═══ Text under study
Charity seems more useful for rhetoric/persuasion/diplomacy; steel-manning seems more useful for brainstorming; both seem dangerous insofar as they obscure the original meaning and make it harder to pass someone's Ideological Turing Test.

"Charity" seems like the more dangerous meme to me because it encourages more fuzziness about whether you're flesh-manning [i.e., just trying to accurately model] vs. steel-manning the argument, and because it has more moral overtones. It's more epistemically dangerous to filter your answers to factual questions by criteria other than truth, than to decide to propose a change of topic.

[...] I endorse "non-uncharitableness" -- trying to combat biases toward having an inaccurately negative view of your political enemies and so on.

I worry that removing the double negative makes it seem like charity is an epistemic end in its own right, rather than an attempt to combat a bias. I also worry that the word "charity" makes it tempting to tie non-uncharitableness to niceness/friendliness, which makes it more effortful to think about and optimize those goals separately.

Most of my worries about charity and steelmanning go away if they're discussed with the framings 'non-uncharitableness and niceness are two separate goals' and 'good steelmanning and good fleshmanning are two separate goals', respectively.

E.g., actively focus on examples of:

  • being epistemically charitable in ways that aren't nice, friendly, or diplomatic.
  • being nice and prosocial in ways that require interpreting the person as saying something less plausible.
  • trying to better pass someone's Ideological Turing Test by focusing on less plausible claims and arguments.
  • coming up with steelmen that explicitly assert the falsehood of the claim they're the steelman of.

I also think that the equivocation in "charity" is doing some conversational work.

E.g.: Depending on context and phrasing, saying that you're optimizing for friendliness can make you seem manipulative or inauthentic, or it can seem like a boast or a backhanded attack ("I was trying to be nice when I said it that way" / "I'm trying to be friendly".) Framing a diplomatic goal as though it were epistemic can mitigate that problem.

Similarly, if you're in an intellectual or academic environment and you want to criticize someone for being a jerk, "you're being uncharitable" is likely to get less pushback, not only because it's relatively dry but because criticisms of tone are generally more controversial among intellectuals than criticisms of content.
══════
═══ Provided material
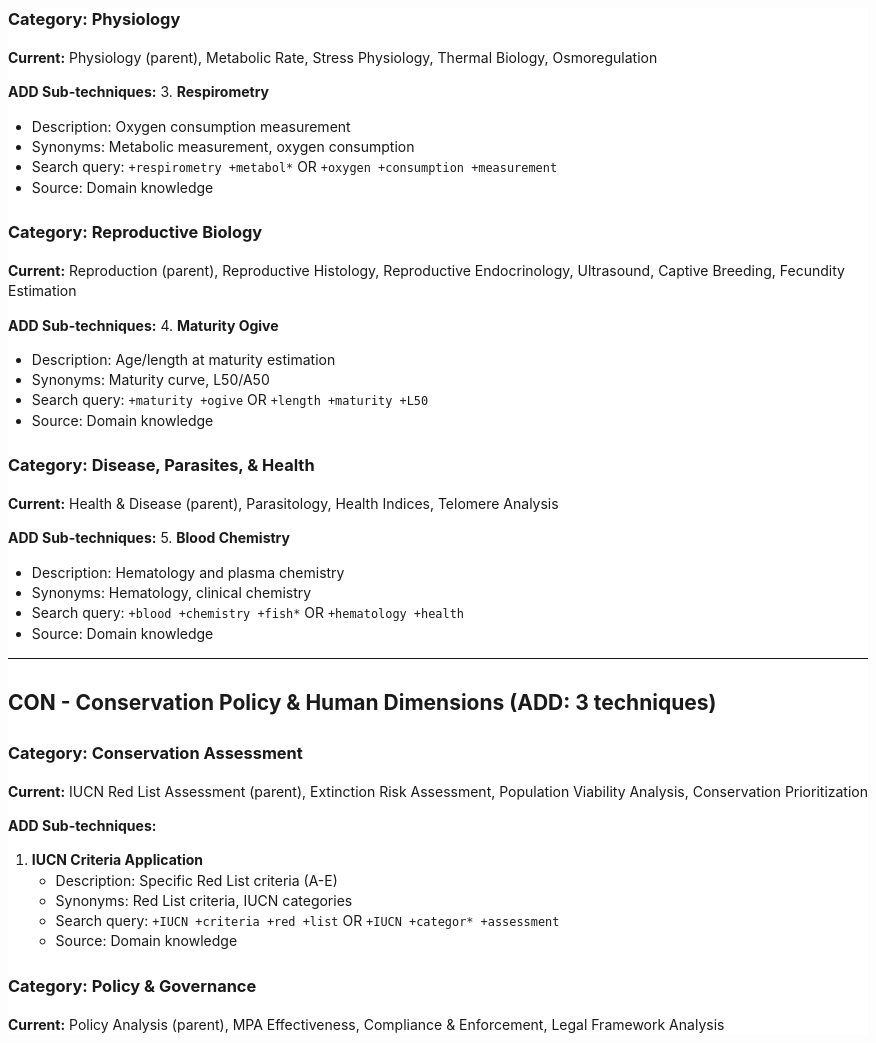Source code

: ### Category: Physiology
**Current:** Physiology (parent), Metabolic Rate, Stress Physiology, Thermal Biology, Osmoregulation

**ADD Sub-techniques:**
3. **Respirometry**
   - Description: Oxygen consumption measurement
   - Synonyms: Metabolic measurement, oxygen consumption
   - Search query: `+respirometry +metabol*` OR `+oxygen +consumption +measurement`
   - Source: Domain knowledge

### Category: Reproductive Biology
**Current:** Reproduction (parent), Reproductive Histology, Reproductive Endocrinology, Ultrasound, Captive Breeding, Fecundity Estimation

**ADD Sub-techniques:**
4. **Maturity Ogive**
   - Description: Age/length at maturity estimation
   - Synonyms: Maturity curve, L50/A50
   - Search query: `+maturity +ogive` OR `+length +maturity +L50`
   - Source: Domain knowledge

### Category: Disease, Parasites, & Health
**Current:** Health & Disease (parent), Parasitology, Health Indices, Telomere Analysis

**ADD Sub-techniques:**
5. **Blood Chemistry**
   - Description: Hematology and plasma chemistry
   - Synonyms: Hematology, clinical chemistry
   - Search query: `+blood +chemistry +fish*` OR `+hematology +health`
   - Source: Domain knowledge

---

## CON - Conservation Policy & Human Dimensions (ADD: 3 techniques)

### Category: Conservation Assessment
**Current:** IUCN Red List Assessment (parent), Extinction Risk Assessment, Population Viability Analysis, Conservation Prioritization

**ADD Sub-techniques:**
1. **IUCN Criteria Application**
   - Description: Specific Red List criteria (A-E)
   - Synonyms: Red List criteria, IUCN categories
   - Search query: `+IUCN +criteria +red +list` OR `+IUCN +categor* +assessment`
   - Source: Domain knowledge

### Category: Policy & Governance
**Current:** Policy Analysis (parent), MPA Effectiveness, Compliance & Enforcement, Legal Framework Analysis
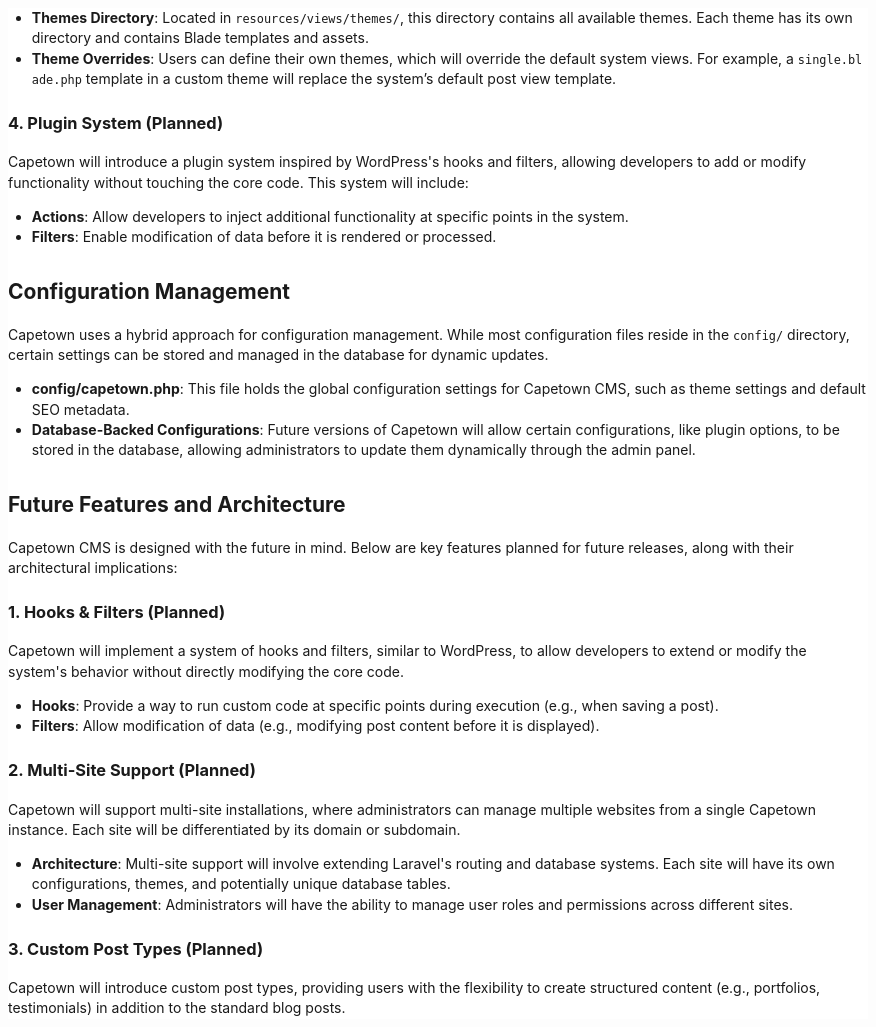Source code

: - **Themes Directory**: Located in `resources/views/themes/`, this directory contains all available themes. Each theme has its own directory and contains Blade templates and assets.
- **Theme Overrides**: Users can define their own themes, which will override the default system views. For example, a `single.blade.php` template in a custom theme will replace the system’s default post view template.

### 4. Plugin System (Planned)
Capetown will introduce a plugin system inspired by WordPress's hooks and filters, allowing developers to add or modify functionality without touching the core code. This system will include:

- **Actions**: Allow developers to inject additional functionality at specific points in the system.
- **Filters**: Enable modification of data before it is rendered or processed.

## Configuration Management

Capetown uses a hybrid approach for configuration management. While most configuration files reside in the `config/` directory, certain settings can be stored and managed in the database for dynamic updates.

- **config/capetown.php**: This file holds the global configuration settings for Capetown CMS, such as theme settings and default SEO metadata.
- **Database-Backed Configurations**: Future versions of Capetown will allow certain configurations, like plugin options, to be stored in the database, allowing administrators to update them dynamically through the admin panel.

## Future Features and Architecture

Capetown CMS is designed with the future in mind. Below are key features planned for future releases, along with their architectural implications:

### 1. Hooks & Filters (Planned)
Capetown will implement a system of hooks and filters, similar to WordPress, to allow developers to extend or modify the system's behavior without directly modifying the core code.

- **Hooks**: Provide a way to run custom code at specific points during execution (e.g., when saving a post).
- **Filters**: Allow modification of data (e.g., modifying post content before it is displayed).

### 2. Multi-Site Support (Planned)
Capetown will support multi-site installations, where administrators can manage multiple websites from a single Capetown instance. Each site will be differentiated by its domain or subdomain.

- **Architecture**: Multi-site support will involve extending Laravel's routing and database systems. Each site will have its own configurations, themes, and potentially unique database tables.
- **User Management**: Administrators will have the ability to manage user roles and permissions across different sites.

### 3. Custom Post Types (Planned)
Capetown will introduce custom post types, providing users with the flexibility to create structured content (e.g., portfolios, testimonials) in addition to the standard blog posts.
══════
**Task instructions:** Revise the passage on charity and steelmanning, starting at "E.g., actively focus" and ending at "claims and arguments.", so that "plausible" becomes "convincing" throughout.

**Exercise response:**
E.g., actively focus on examples of:

  • being epistemically charitable in ways that aren't nice, friendly, or diplomatic.
  • being nice and prosocial in ways that require interpreting the person as saying something less convincing.
  • trying to better pass someone's Ideological Turing Test by focusing on less convincing claims and arguments.